Industrie 4.0: Individualisieren mit dem Freeformer
Auf der Messe K 2016 veranschaulichte Arburg das Thema Industrie 4.0 am neuen, wegweisenden Praxisbeispiel „smarter“ Kofferanhänger: An der ersten Station produziert eine individuelle Turnkey-Lösung, bestehend aus einer Allrounder-Spritzgießmaschine und einer flexiblen, platzsparenden Roboterzelle, das Serienteil. Der Roboter montiert auf das fertige Spritzteil einen NFC-Chip, über den das Produkt Informationen speichern und kommunizieren kann. Im nächsten Schritt wählt der Besucher eine Grafik für das Design des Kofferanhängers aus und lässt seine elektronische Visitenkarte (vCard) erstellen. Die Auftragsdaten für den weiteren Produktionsablauf werden auf dem NFC-Chip gespeichert. Das online kundenspezifisch individualisierte Bauteil selbst wird damit zum Informations- und Datenträger, das sich an den einzelnen Stationen identifiziert und seinen weiteren Herstellprozess selbst steuert. Zudem erhält jeder Kofferanhänger eine eigene Website in der Cloud. Dort werden auch alle vom Arburg Leitrechnersystem ALS erfassten Prozess- und Qualitätsdaten archiviert. Mittels individueller Laserkennzeichnung werden dann die persönlichen Daten und der QR-Code der Visitenkarte (vCard) auf den Kofferanhänger aufgebracht. Im vierten Schritt individualisiert ein Freeformer den Kofferanhänger weiter, indem er die an der ersten Station ausgewählte Grafik aus dem Kunststoff TPE additiv in 3D aufträgt. Letzte Station auf der K 2016 war ein zentraler Infopunkt. Dort wurden die Vorteile und Geschäftsmodelle von Industrie 4.0 nochmals verdeutlicht. Beispiele sind die Rückverfolgbarkeit und weitere datengestützte Aktionen, wie etwa die Online-Bestellung von Broschüren, über den integrierten NFC-Chip im Kofferanhänger.
Um mit additiven Fertigungsverfahren industrielle Serienteile in möglichst optimaler Qualität zu erhalten, muss die Bauteilkonstruktion dem Verfahren und Herstellprozess gerecht werden.
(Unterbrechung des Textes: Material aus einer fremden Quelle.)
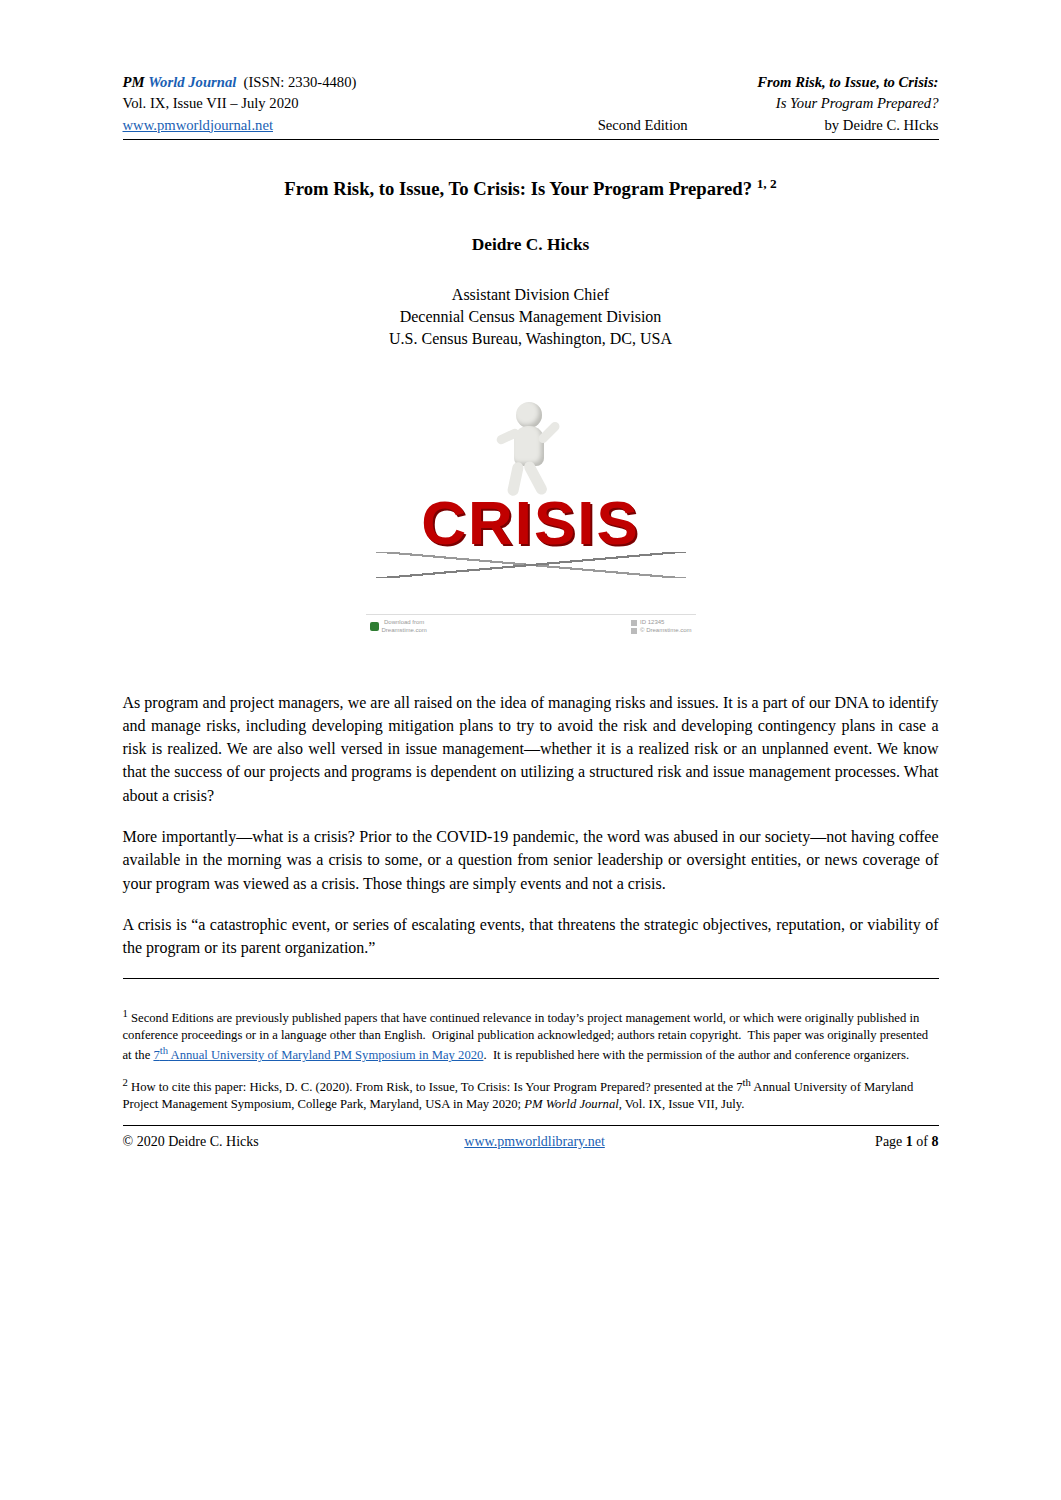| PM World Journal (ISSN: 2330-4480) | From Risk, to Issue, to Crisis: |
| Vol. IX, Issue VII – July 2020 | Is Your Program Prepared? |
| www.pmworldjournal.net | / Second Edition / by Deidre C. HIcks / |
From Risk, to Issue, To Crisis: Is Your Program Prepared? 1, 2
Deidre C. Hicks
Assistant Division Chief
Decennial Census Management Division
U.S. Census Bureau, Washington, DC, USA
CRISIS
Download from Dreamstime.com
ID 12345
© Dreamstime.com
As program and project managers, we are all raised on the idea of managing risks and issues. It is a part of our DNA to identify and manage risks, including developing mitigation plans to try to avoid the risk and developing contingency plans in case a risk is realized. We are also well versed in issue management—whether it is a realized risk or an unplanned event. We know that the success of our projects and programs is dependent on utilizing a structured risk and issue management processes. What about a crisis?
More importantly—what is a crisis? Prior to the COVID-19 pandemic, the word was abused in our society—not having coffee available in the morning was a crisis to some, or a question from senior leadership or oversight entities, or news coverage of your program was viewed as a crisis. Those things are simply events and not a crisis.
A crisis is “a catastrophic event, or series of escalating events, that threatens the strategic objectives, reputation, or viability of the program or its parent organization.”
1 Second Editions are previously published papers that have continued relevance in today’s project management world, or which were originally published in conference proceedings or in a language other than English. Original publication acknowledged; authors retain copyright. This paper was originally presented at the 7th Annual University of Maryland PM Symposium in May 2020. It is republished here with the permission of the author and conference organizers.
2 How to cite this paper: Hicks, D. C. (2020). From Risk, to Issue, To Crisis: Is Your Program Prepared? presented at the 7th Annual University of Maryland Project Management Symposium, College Park, Maryland, USA in May 2020; PM World Journal, Vol. IX, Issue VII, July.
| © 2020 Deidre C. Hicks | www.pmworldlibrary.net | Page 1 of 8 |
Ein weiteres großes Themenfeld ist die Vorhersagbarkeit von Qualitätsmerkmalen der in Losgröße 1 produzierten Teile, die von vielen variierbaren Slice- und Prozessparametern abhängen. Bei der Additiven Fertigung von „echten“ Funktionsbauteilen sind mechanische Werte wie Zug- bzw. Reißfestigkeit, Dichte oder auch Veränderungen in der Chemie des Ausgangsmaterials von entscheidender Bedeutung. In diesem Kontext erarbeitet Arburg in Kooperation mit namhaften Forschungseinrichtungen derzeit Fortschritte für den Freeformer und das AKF-Verfahren.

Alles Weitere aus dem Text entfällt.